Jeremiah 36:27-31
As if animated by the Holy Spirit, the scroll of Jeremiah and Baruch takes on a life of its own. Actually, a life, death, and resurrection.
The king thinks the matter is over when he casts the scroll into the fire. But God has other plans. A new scroll will be written, decreeing all that the previous one had said and more. And we get the feeling that if the king burns that one, a new scroll will be on the way, and a new one after that, and a new one after that. As Walter Brueggemann writes, “God will generate as many scrolls as necessary to override the king’s zeal for autonomy.”
The God of the Bible relentlessly opens new doors and clears pathways from the brush. God is relentless in drawing new life from the ashes of old life and new light from the darkness of a tomb. To borrow from the vision statement of the United Church of Christ a few years ago: just when you think you have reached a period, God reveals it as simply a comma.

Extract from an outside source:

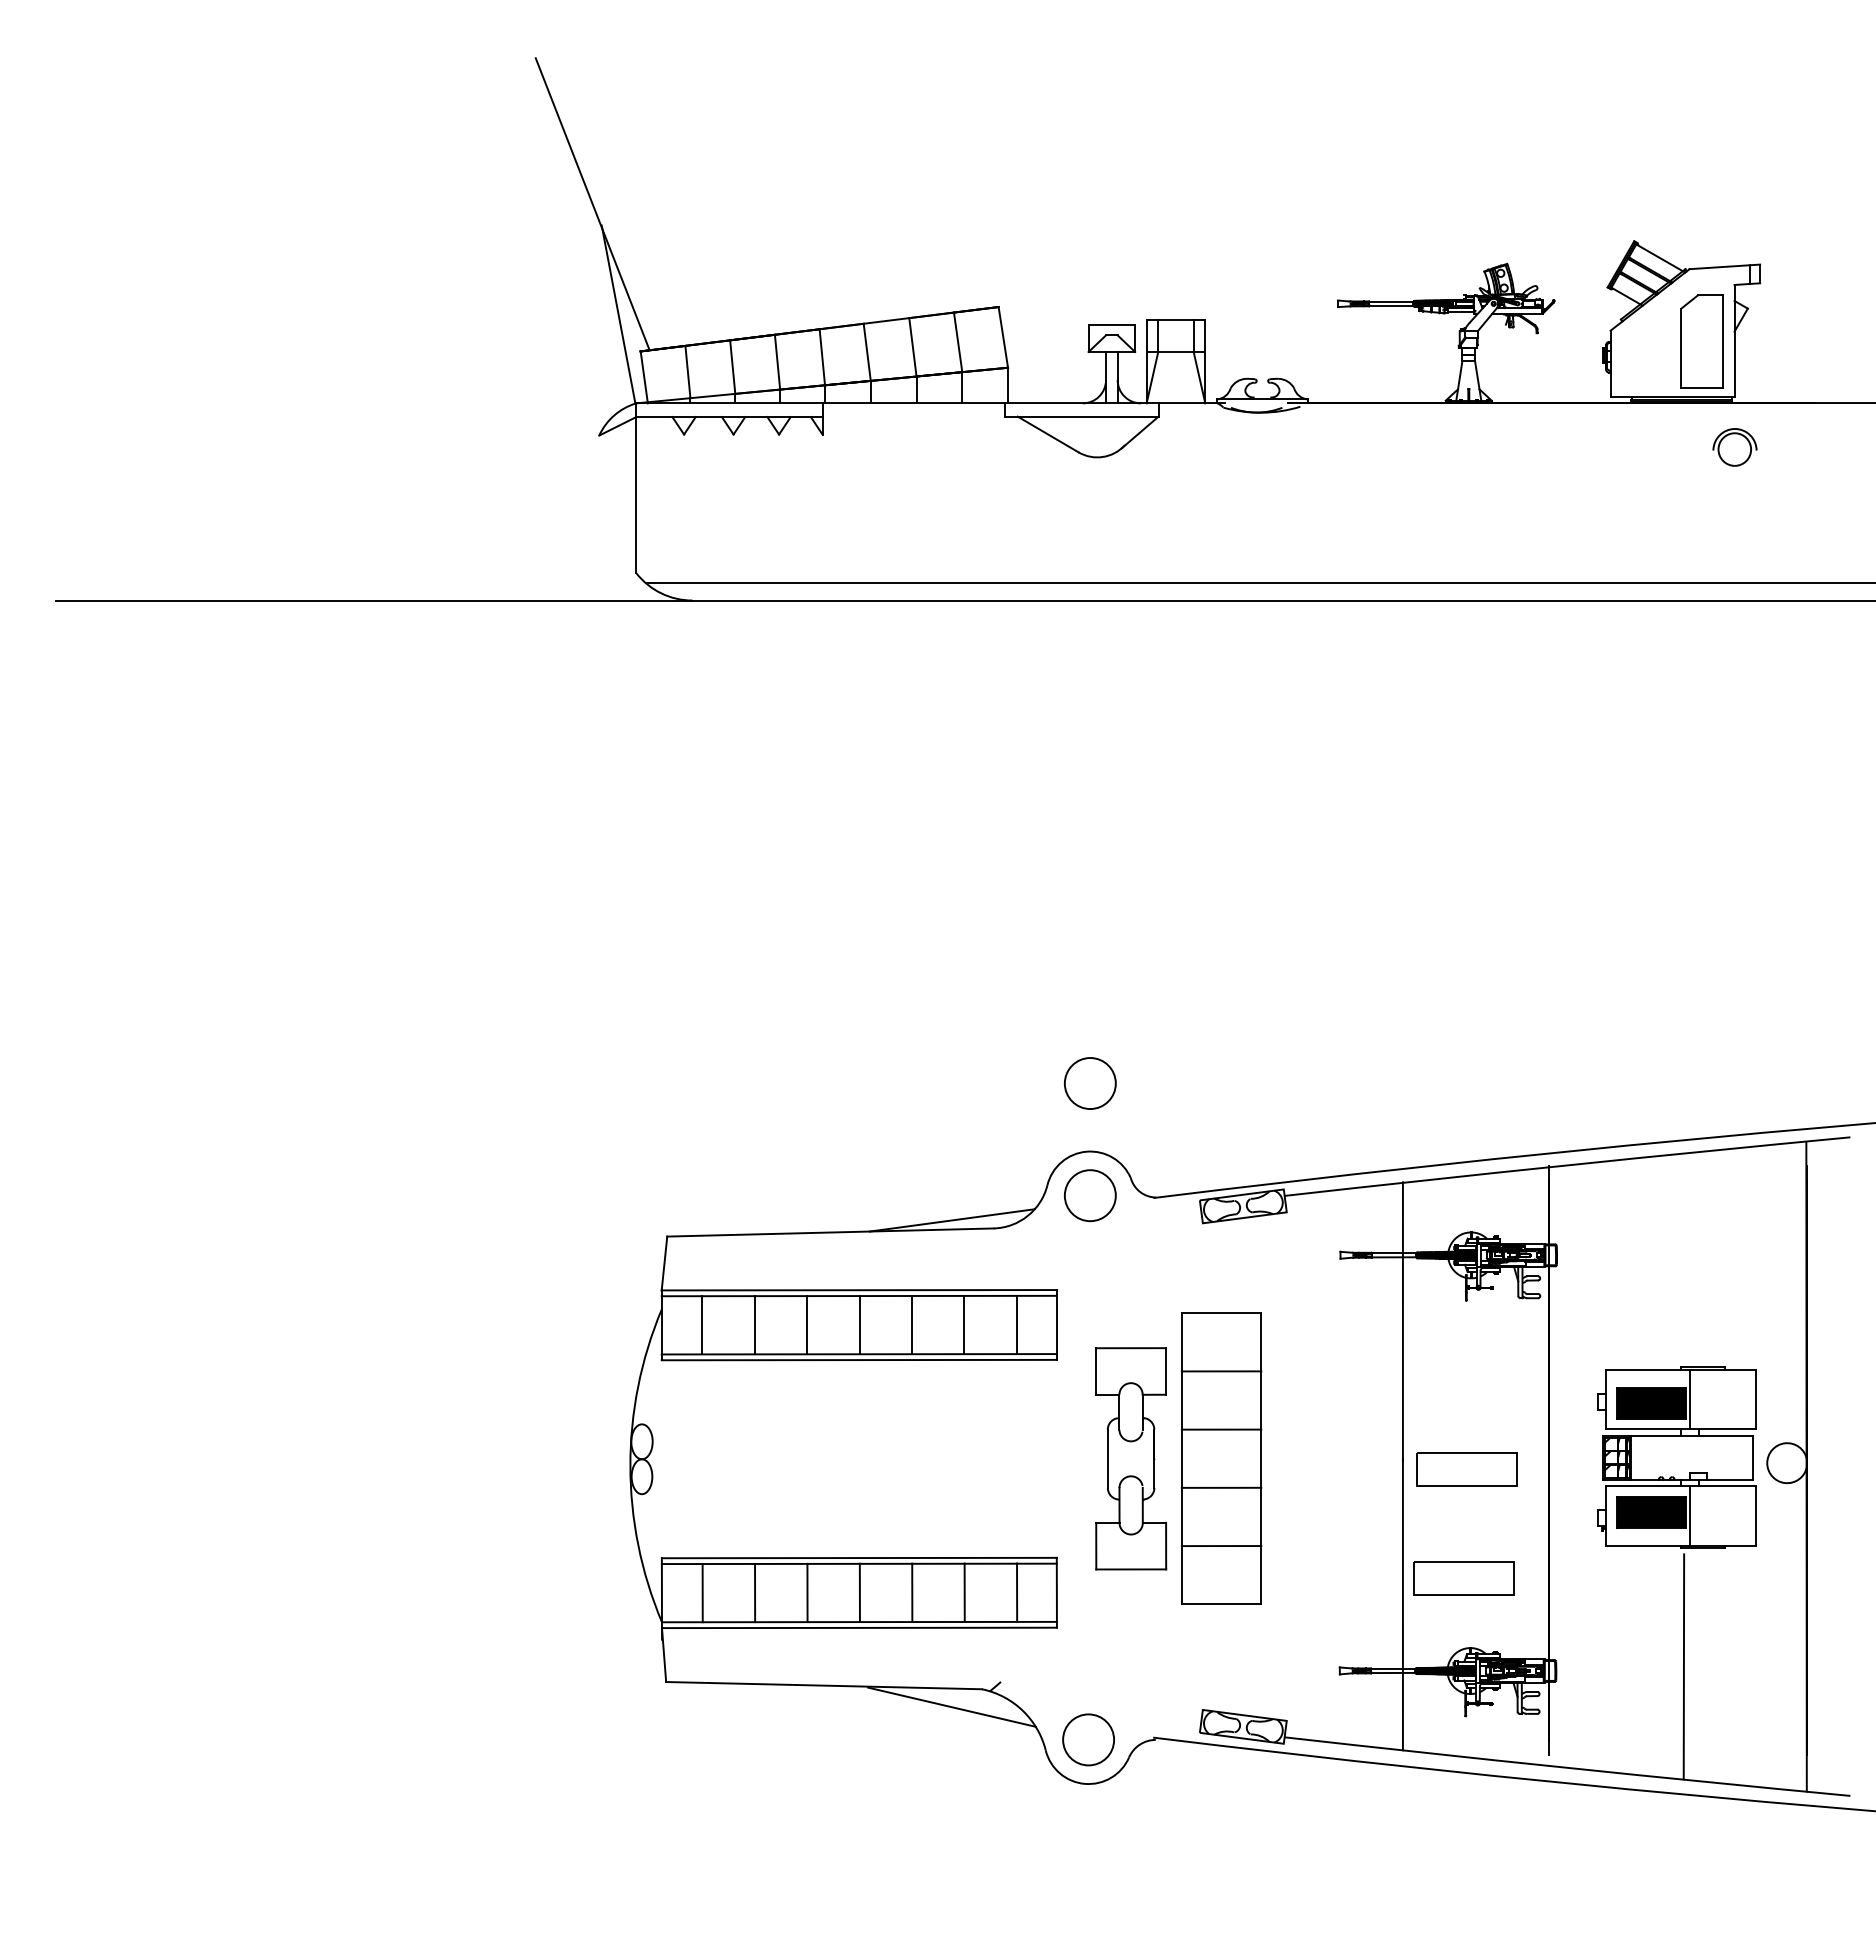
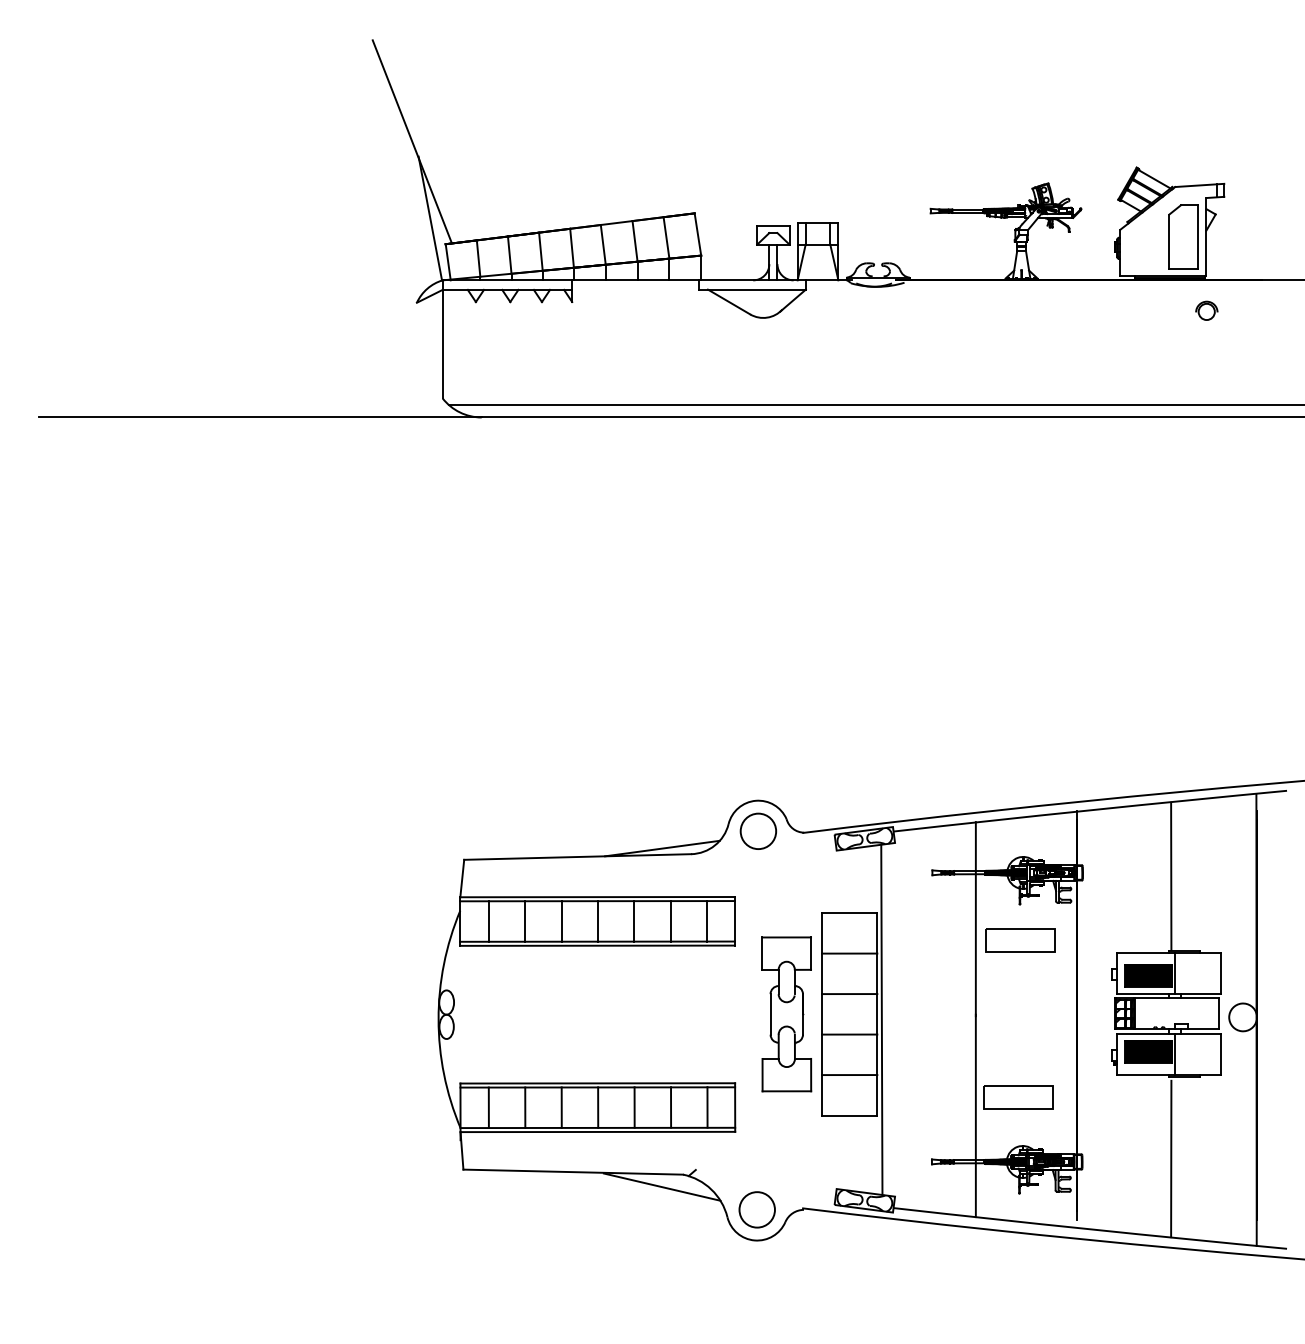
part: (1734, 446) -> (1206, 310), size x0.71
circle: (1090, 1082) -> (758, 752), removed
line: (1684, 1260) -> (1171, 876), added
line: (1267, 1466) -> (881, 1019), added
part: (1467, 1469) -> (1020, 940), moved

And this is, in essence, the good news. The story—the scroll—is not finished until love, healing, and goodness are revealed. And if you find yourself at a point in the scroll where these things have not yet been revealed, then you just need to keep reading, either from that scroll or another one that is surely on the way.
Source: Walter Brueggemann, A Commentary on Jeremiah: Exile and Homecoming (Grand Rapids: Eerdmans, 1998), 353.

Consider
What presumed period in my life has God revealed as a comma?
Pray
God whose story only ends in healing and wholeness, open my heart to receive your holy imagination this day. Amen.